The task: Look over the entries that follow and work out how many lines contain "enable". State the number only.

------

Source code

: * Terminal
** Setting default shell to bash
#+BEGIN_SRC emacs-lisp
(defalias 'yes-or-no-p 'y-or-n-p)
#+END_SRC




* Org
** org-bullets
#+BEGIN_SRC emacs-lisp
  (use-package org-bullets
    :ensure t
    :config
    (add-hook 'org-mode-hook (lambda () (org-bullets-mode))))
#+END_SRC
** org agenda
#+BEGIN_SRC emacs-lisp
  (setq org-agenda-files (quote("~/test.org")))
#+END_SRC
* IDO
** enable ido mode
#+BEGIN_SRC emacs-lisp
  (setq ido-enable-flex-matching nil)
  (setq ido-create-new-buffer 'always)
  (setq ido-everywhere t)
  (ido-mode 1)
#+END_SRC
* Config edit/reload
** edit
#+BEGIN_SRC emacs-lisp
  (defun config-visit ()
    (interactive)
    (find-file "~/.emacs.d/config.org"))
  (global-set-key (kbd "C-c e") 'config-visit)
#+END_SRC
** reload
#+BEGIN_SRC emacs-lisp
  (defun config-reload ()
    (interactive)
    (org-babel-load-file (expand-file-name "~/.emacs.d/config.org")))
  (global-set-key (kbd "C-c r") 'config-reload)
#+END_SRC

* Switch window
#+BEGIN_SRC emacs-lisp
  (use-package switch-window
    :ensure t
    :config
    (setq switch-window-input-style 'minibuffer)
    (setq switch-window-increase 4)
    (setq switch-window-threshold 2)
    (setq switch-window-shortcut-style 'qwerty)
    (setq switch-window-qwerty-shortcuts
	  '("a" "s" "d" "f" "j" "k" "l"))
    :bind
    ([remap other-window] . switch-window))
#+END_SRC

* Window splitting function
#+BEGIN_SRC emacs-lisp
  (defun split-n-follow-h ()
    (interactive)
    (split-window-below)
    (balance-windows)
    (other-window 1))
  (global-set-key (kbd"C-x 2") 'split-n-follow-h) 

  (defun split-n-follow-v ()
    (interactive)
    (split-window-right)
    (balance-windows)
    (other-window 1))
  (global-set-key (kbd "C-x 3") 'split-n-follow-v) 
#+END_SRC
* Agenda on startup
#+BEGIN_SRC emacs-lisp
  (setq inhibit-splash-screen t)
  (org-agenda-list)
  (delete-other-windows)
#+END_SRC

------

Finished exercise: 2